» What you are asked to do: Please keep to the lines below from the one with "left hip: (157, 291)" through the one with "right wrist: (67, 306)", and restate them word for word, ends included.

*** Supplied information ***

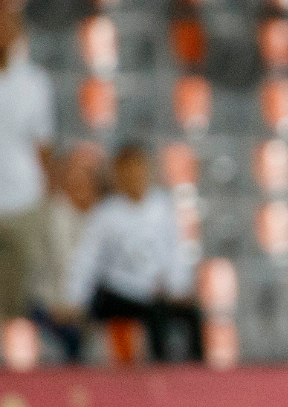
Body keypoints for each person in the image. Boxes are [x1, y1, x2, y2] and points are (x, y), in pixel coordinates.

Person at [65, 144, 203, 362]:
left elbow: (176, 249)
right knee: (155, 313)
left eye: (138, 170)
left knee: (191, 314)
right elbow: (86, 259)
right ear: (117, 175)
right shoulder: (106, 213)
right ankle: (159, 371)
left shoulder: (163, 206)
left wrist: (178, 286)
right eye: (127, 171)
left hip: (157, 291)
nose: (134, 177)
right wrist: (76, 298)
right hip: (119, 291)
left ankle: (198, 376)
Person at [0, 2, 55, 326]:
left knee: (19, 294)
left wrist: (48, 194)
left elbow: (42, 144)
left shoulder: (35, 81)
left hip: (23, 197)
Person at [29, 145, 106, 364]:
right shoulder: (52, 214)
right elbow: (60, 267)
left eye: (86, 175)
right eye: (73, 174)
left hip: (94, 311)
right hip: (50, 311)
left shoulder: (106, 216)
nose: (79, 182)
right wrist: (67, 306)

***
*** Supplied information ***

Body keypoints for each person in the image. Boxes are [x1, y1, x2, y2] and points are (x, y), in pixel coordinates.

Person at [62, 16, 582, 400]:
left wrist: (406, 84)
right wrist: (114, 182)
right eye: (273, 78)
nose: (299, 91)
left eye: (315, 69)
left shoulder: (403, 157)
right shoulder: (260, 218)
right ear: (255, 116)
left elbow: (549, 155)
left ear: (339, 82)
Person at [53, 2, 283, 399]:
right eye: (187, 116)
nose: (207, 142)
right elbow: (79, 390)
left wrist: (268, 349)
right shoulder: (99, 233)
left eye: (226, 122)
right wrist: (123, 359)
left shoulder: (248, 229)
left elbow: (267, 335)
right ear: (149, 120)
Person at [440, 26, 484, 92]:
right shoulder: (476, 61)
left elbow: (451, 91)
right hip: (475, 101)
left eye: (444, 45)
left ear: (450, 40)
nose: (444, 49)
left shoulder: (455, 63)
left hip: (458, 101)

***

» Your response:
left hip: (157, 291)
nose: (134, 177)
right wrist: (76, 298)
right hip: (119, 291)
left ankle: (198, 376)
Person at [0, 2, 55, 326]:
left knee: (19, 294)
left wrist: (48, 194)
left elbow: (42, 144)
left shoulder: (35, 81)
left hip: (23, 197)
Person at [29, 145, 106, 364]:
right shoulder: (52, 214)
right elbow: (60, 267)
left eye: (86, 175)
right eye: (73, 174)
left hip: (94, 311)
right hip: (50, 311)
left shoulder: (106, 216)
nose: (79, 182)
right wrist: (67, 306)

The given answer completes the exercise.